Logistic regression models the probability of a binary outcome, which we achieve through the sigmoid function, converting linear combinations of features into probabilities. Here, we define the cross_entropy_loss function to calculate the loss, which reflects the error in our predictions. The gradient function calculates the gradient of the cross-entropy loss, which helps us improve parameters. In each iteration of gradient_descent, we update our parameters by moving in the direction that reduces the loss, controlled by the learning rate. The loop continues until the gradient magnitude falls below a specified tolerance level or reaches the maximum allowed iterations, ensuring we converge to a solution. Finally, we print the matrix A, the vector b representing labels, the optimized parameters x, and the cross-entropy loss at this solution.

In [1]:
import numpy as np

# sigmoid function σ(t) = 1 / (1 + e^(-t))
def sigmoid(t):
    return 1 / (1 + np.exp(-t))

# cross-entropy loss ℓ(x; A, b) for logistic regression
def cross_entropy_loss(x, A, b):
    n = len(b)
    predictions = sigmoid(np.dot(A, x))
    # calculate the loss with cross-entropy formula
    loss = -np.mean(b * np.log(predictions) + (1 - b) * np.log(1 - predictions))
    return loss

# gradient of the cross-entropy loss function
def gradient(x, A, b):
    n = len(b)
    predictions = sigmoid(np.dot(A, x))
    # compute the gradient as derived
    grad = -np.dot(A.T, (b - predictions)) / n
    return grad

# gradient descent algorithm for logistic regression
def gradient_descent(A, b, starting_point, learning_rate, tolerance, max_iterations):
    x_k = starting_point
    for k in range(max_iterations):
        grad = gradient(x_k, A, b)
        # check if the gradient is close enough to zero
        if np.linalg.norm(grad) < tolerance:
            break
        x_k = x_k - learning_rate * grad  # update x_k using gradient descent step
    return x_k

# example data (matrix A of features and vector b of labels)
A = np.array([[0.5, 1.5], [1.0, 1.8], [1.5, 2.5], [2.0, 2.8], [2.5, 3.3]])  # sample features
b = np.array([0, 0, 1, 1, 1])  # sample labels (binary)

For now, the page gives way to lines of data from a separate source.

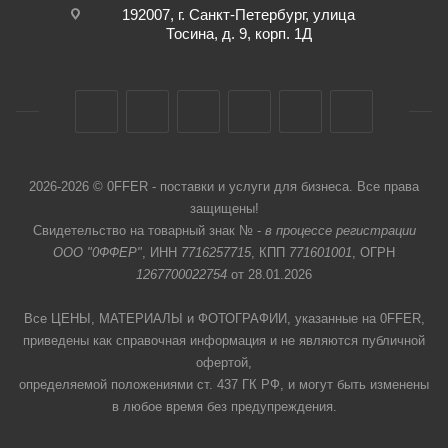
192007, г. Санкт-Петербург, улица
Тосина, д. 9, корп. 1Д
2026-2026 © 0FFER - поставки и услуги для бизнеса. Все права
защищены!
Свидетельство на товарный знак № -
в процессе регистрации
ООО "0ФФЕР"
, ИНН
7716257715
, КПП
771601001
, ОГРН
1267700022754
от 28.01.2026
Все ЦЕНЫ, МАТЕРИАЛЫ и ФОТОГРАФИИ, указанные на 0FFER,
приведены как справочная информация и не являются публичной
офертой,
определяемой положениями ст. 437 ГК РФ, и могут быть изменены
в любое время без предупреждения.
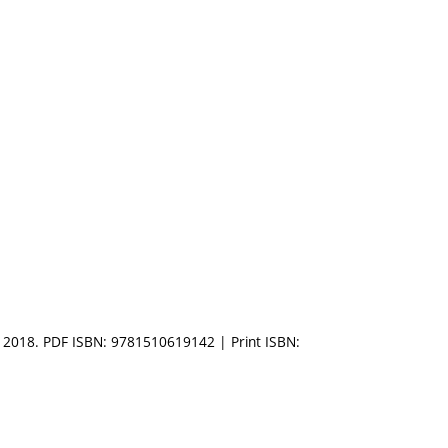
d: 2018. PDF ISBN: 9781510619142 | Print ISBN:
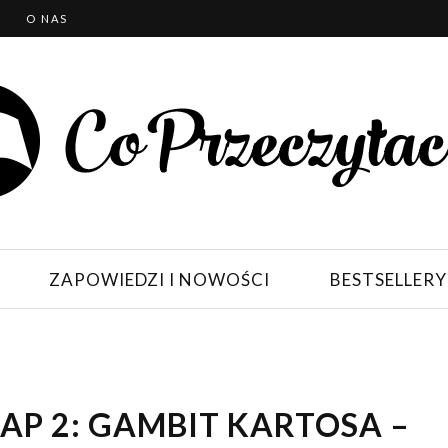
T
O NAS
ZAPOWIEDZI I NOWOŚCI
BESTSELLERY
AP 2: GAMBIT KARTOSA –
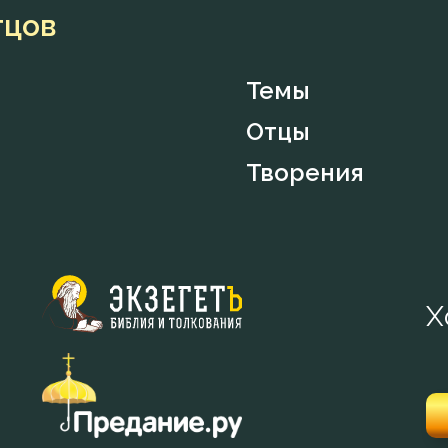
тцов
Темы
Отцы
Творения
Х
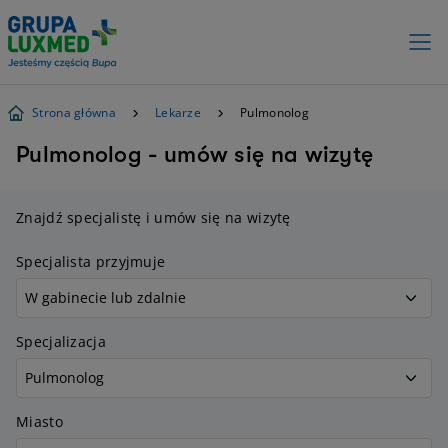
Strona główna
Lekarze
Pulmonolog
Pulmonolog - umów się na wizytę
Znajdź specjalistę i umów się na wizytę
Specjalista przyjmuje
Specjalizacja
Miasto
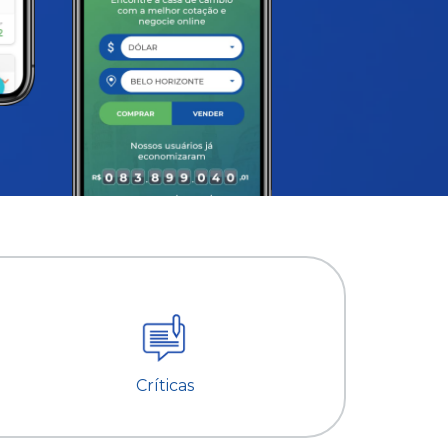
Críticas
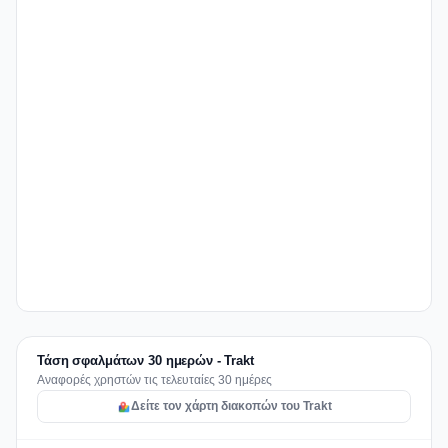
Τάση σφαλμάτων 30 ημερών - Trakt
Αναφορές χρηστών τις τελευταίες 30 ημέρες
Δείτε τον χάρτη διακοπών του Trakt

# parameters for gradient descent
starting_point = np.zeros(A.shape[1])  # initial guess (zero vector)
learning_rate = 0.1                    # step size
tolerance = 1e-6                       # convergence tolerance
max_iterations = 1000                  # maximum number of iterations

# execute gradient descent
optimal_x = gradient_descent(A, b, starting_point, learning_rate, tolerance, max_iterations)

# output results
print("matrix A:\n", A)
print("vector b:", b)
print("optimal parameters (x):", optimal_x)
print("cross-entropy loss at optimal x:", cross_entropy_loss(optimal_x, A, b))


matrix A:
 [[0.5 1.5]
 [1.  1.8]
 [1.5 2.5]
 [2.  2.8]
 [2.5 3.3]]
vector b: [0 0 1 1 1]
optimal parameters (x): [ 4.39880837 -2.34876124]
cross-entropy loss at optimal x: 0.31080199638903494